The Republican leadership in the Florida Legislature has pledged to select electors on its own, under what appears to be a constitutional grant of plenary power to legislatures. The universal assumption here is that the Republicans will name Bush electors. But will they do so even if the recounts show Mr. Gore winning? Or might that seem too much of a grab for power to Florida voters, and if so, might not public pressure prompt the Legislature to stay its hand?

If two rival slates of electors do arrive in Washington, Congress will be called upon to decide between them. Presumably the Republicans, who control the House of Representatives, would choose the Bush slate. The Democrats will control the Senate from Jan. 3 to Jan. 20, as long as Mr. Gore casts the deciding vote.

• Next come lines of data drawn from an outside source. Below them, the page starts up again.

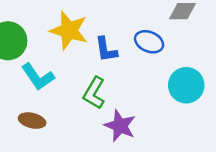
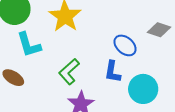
blue L-shape: (106, 49) -> (113, 72), moved

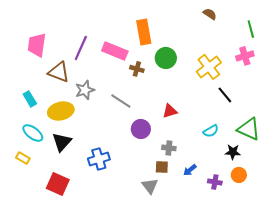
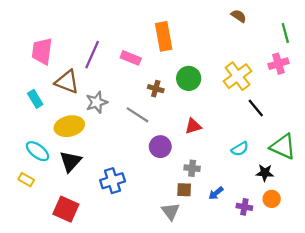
pink rectangle: (115, 51) -> (131, 58), size x0.7
green circle: (166, 58) -> (189, 78), moved
brown cross: (137, 69) -> (156, 89), moved
cyan rectangle: (30, 99) -> (35, 99), moved

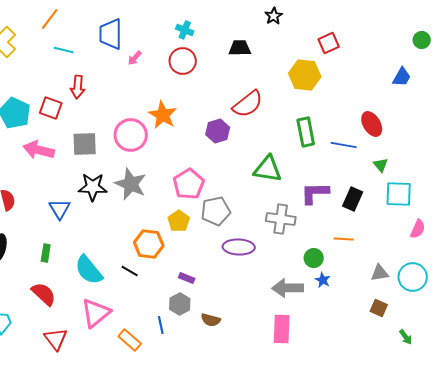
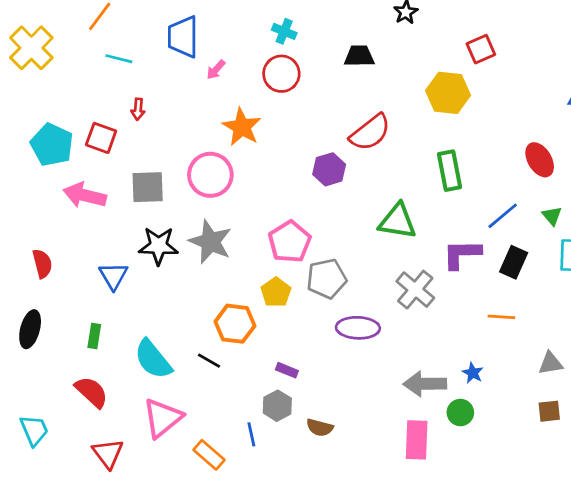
red arrow: (78, 87) -> (138, 109), size x0.7
orange star: (163, 115) -> (242, 127), moved
blue line: (344, 145) -> (503, 216), moved, turned -50
gray cross: (281, 219) -> (415, 290), turned 32
green circle: (314, 258) -> (460, 413), moved
brown square: (379, 308) -> (549, 411), turned -30

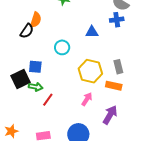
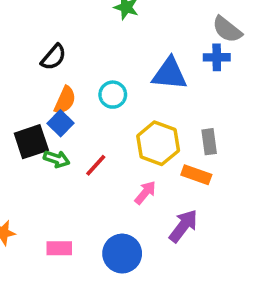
orange semicircle: (36, 20) -> (65, 100), moved
blue triangle: (92, 32) -> (170, 74), size x1.5
blue square: (35, 67) -> (61, 123), turned 32
red line: (48, 100) -> (96, 165), moved

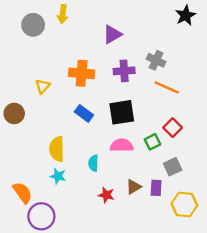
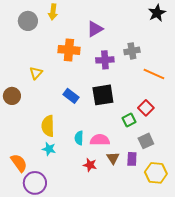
gray cross: (156, 60) -> (132, 51), turned -35
orange cross: (82, 73) -> (69, 50), moved
orange line: (167, 87) -> (154, 74), moved
pink semicircle: (122, 145) -> (100, 140), moved
brown triangle: (134, 187) -> (113, 158), turned -32

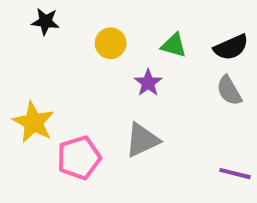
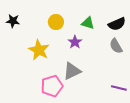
black star: (45, 22) -> (13, 21), moved
yellow star: (34, 122) -> (39, 50), moved
pink pentagon: (79, 158) -> (52, 86), moved

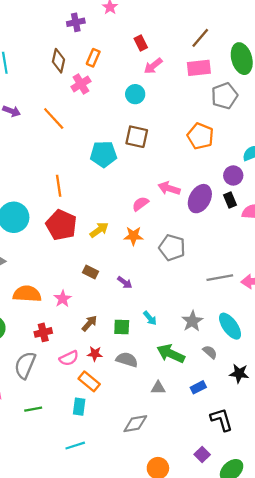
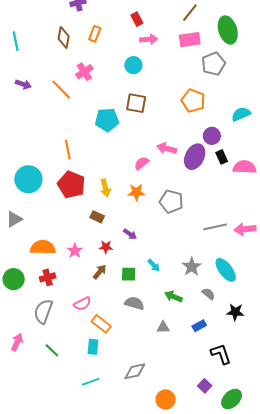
pink arrow: (153, 66) -> (149, 39), turned -144
pink cross: (81, 84) -> (84, 72), moved
purple circle: (233, 175) -> (212, 136), moved
yellow arrow: (99, 230) -> (105, 188), turned 114
brown rectangle: (91, 272) -> (97, 217), moved
red cross: (43, 332) -> (48, 277), moved
red star: (95, 354) -> (106, 247), moved
green arrow: (171, 354) -> (173, 297), size x0.7
green line: (33, 409) -> (52, 350), turned 56
gray diamond: (135, 424) -> (135, 371), moved

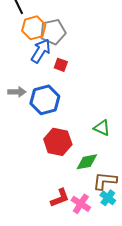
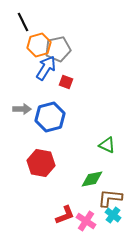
red hexagon: (58, 142) -> (41, 163), moved

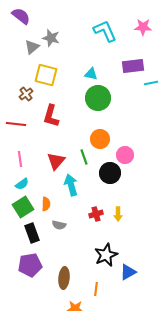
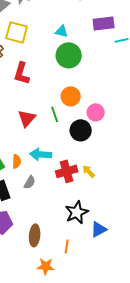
cyan arrow: (71, 185) -> (41, 154), moved, turned -70
red cross: (96, 214) -> (67, 171), size x1.5
yellow arrow: (118, 214) -> (89, 171), turned 136
gray semicircle: (59, 225) -> (30, 182), turned -72

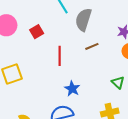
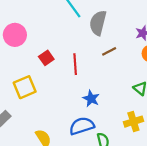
red square: (37, 32) -> (46, 58), moved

Would that case go to the United States Supreme Court? And if the two houses should deadlock, would the Supreme Court be called upon to break the impasse? Washington is alive with theories as to who and what law takes precedence.

Perhaps a real sense of crisis would produce something other than a party-line reaction. But the explosive reaction of Tom DeLay of Texas, the House Republican whip, to the latest Florida decision offered little hope of an atmosphere free of the toxins of hyperpartisanship.

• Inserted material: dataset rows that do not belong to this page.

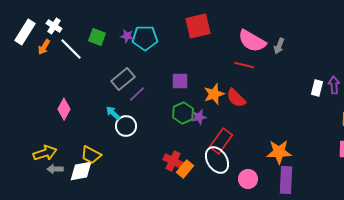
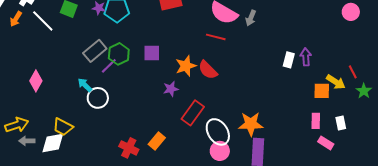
green hexagon: (183, 113) -> (119, 54), moved
white ellipse: (217, 160) -> (218, 132), moved
red cross: (173, 161) -> (129, 148), moved

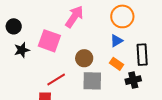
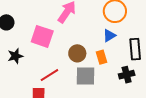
black star: (22, 50) -> (15, 56), moved
orange rectangle: (116, 64) -> (102, 57), moved, turned 40

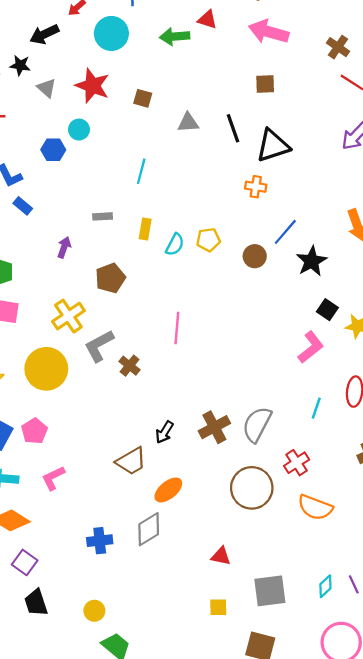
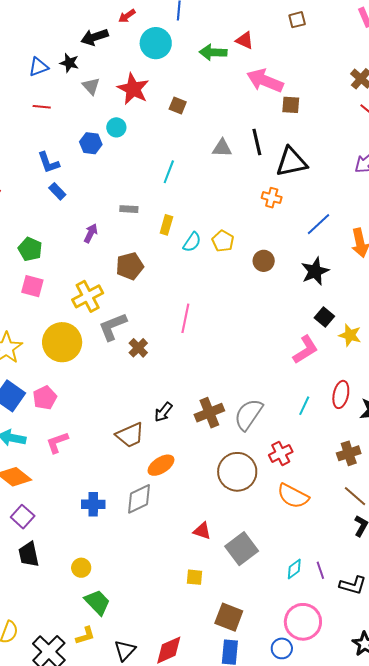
pink arrow: (269, 32) -> (265, 81), moved
gray triangle: (188, 123) -> (222, 148), moved
blue line: (285, 232) -> (318, 224), moved
yellow pentagon: (208, 240) -> (223, 241), turned 30
gray square: (270, 591) -> (242, 549), moved, turned -36

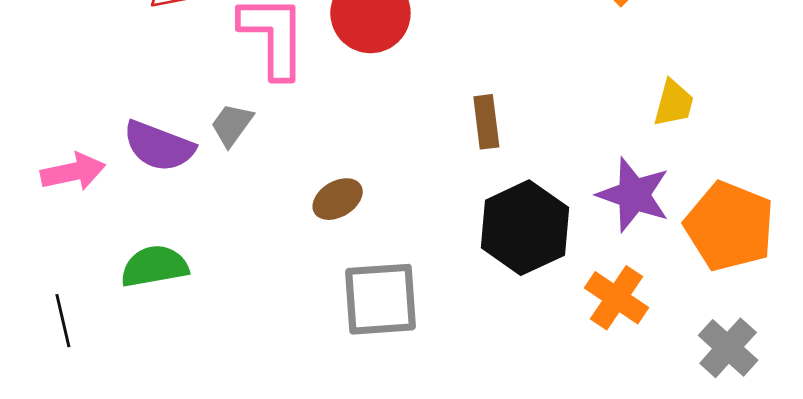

The decision, said Mr. DeLay, perhaps the most polarizing figure in either house of Congress, distorted the court into “nothing more than a mechanism for delivering” a victory to Mr. Gore that he could not have won without the justices' aid.

In 1876 Congress punted the decision between rival slates of electors to a 15-member commission. The ultimate winner, Rutherford B. Hayes, who finally took office in March, 1877, was known forever after (at least to his enemies, who were numerous) as “Rutherfraud B. Hayes.” But even that outcome was not nearly as messy as that of the once-famous Georgia debacle of 1947.

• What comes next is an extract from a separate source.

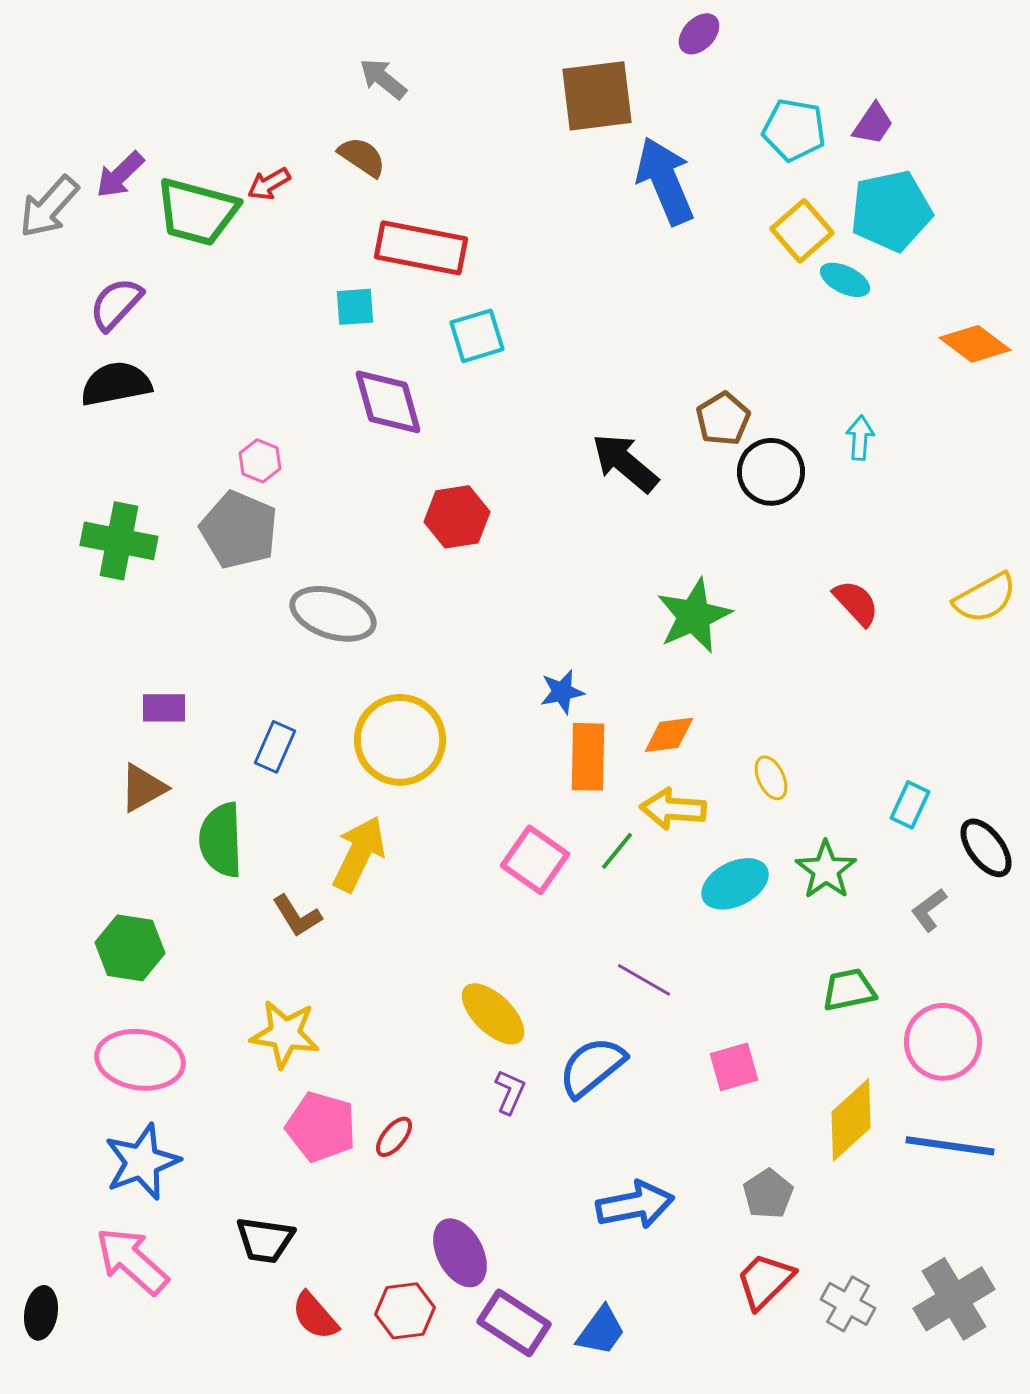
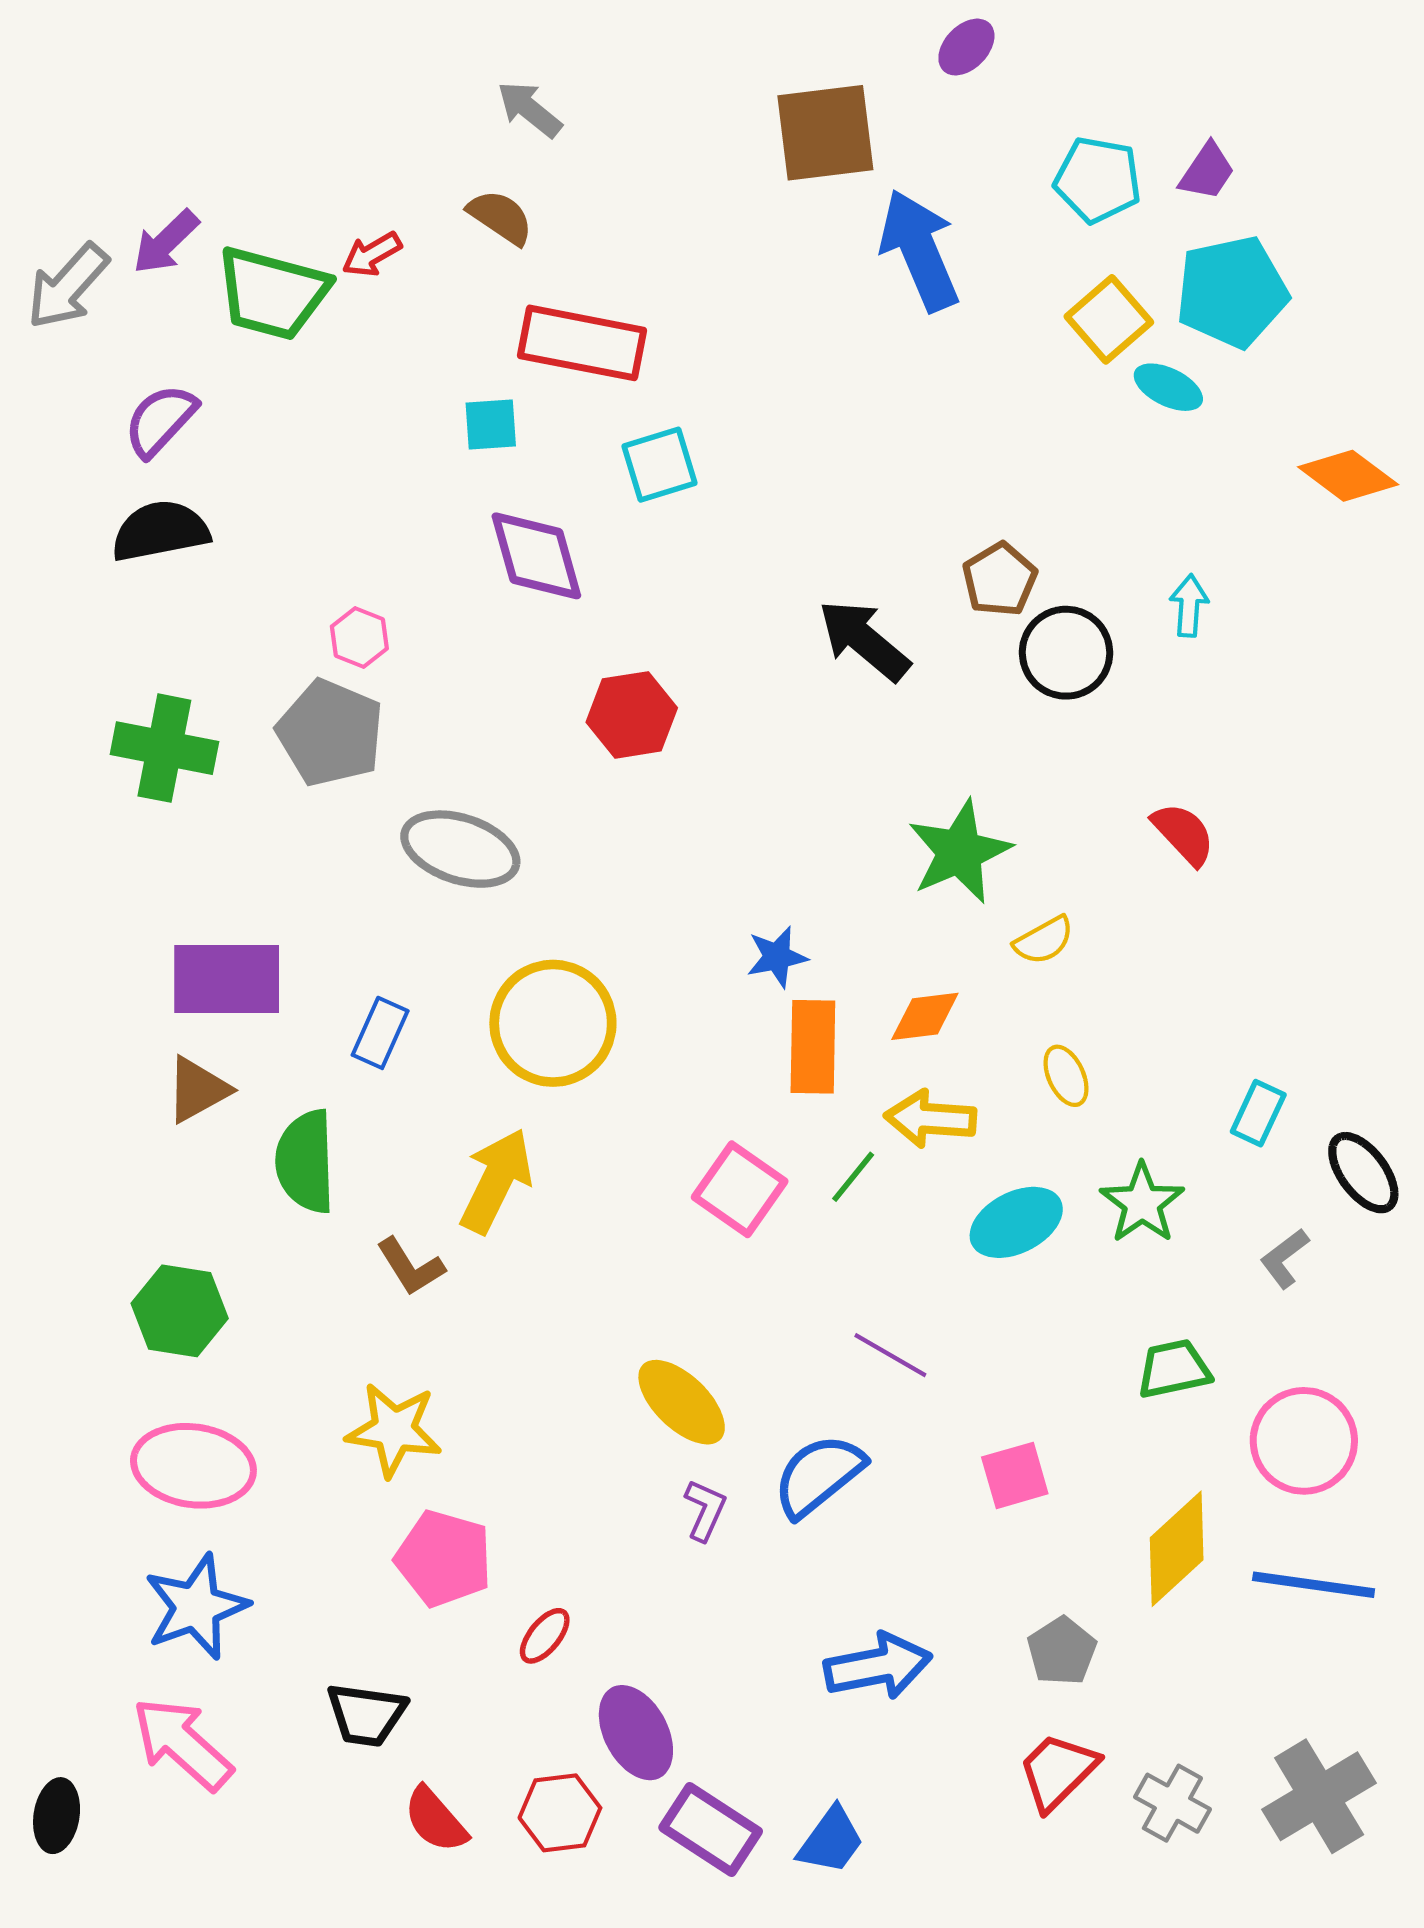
yellow semicircle: (985, 598) -> (1044, 940), moved, size x0.7
purple rectangle: (164, 708) -> (227, 979), size x1.8
red ellipse: (394, 1137) -> (545, 1636), moved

In that case the Georgia Legislature elected Herman Talmadge to serve the term of his father, who died before he could be inaugurated. He seized the governor's mansion by force, over the protests of Ellis G. Arnall, the outgoing governor, and Lt. Gov.-elect Melvin E. Thompson, both of whom also claimed to be the rightful governor. The state Supreme Court removed Mr. Talmadge after 67 days, installing Mr. Thompson, but Mr. Talmadge won a 1948 special election.

No one imagines anything like that happening in Washington, but no one expects an early resolution, either, as so many did 24 hours earlier.

Yesterday was a great day for Mr. Gore. Had the Florida Supreme Court sustained the ruling of a lower court, which held that lawyers for Mr. Gore had not proved that the disputed ballots should be counted, his presidential hopes would have been snuffed out, or nearly so. But neither his staff nor his supporters on Capitol Hill deluded themselves he was home free.

“Two strikes, two outs, bottom of the ninth, and Gore gets a hit,” said Sen. Richard Durbin (D., Ill.). He did not claim that Mr. Gore had hit a grand slam, or even a solo home run.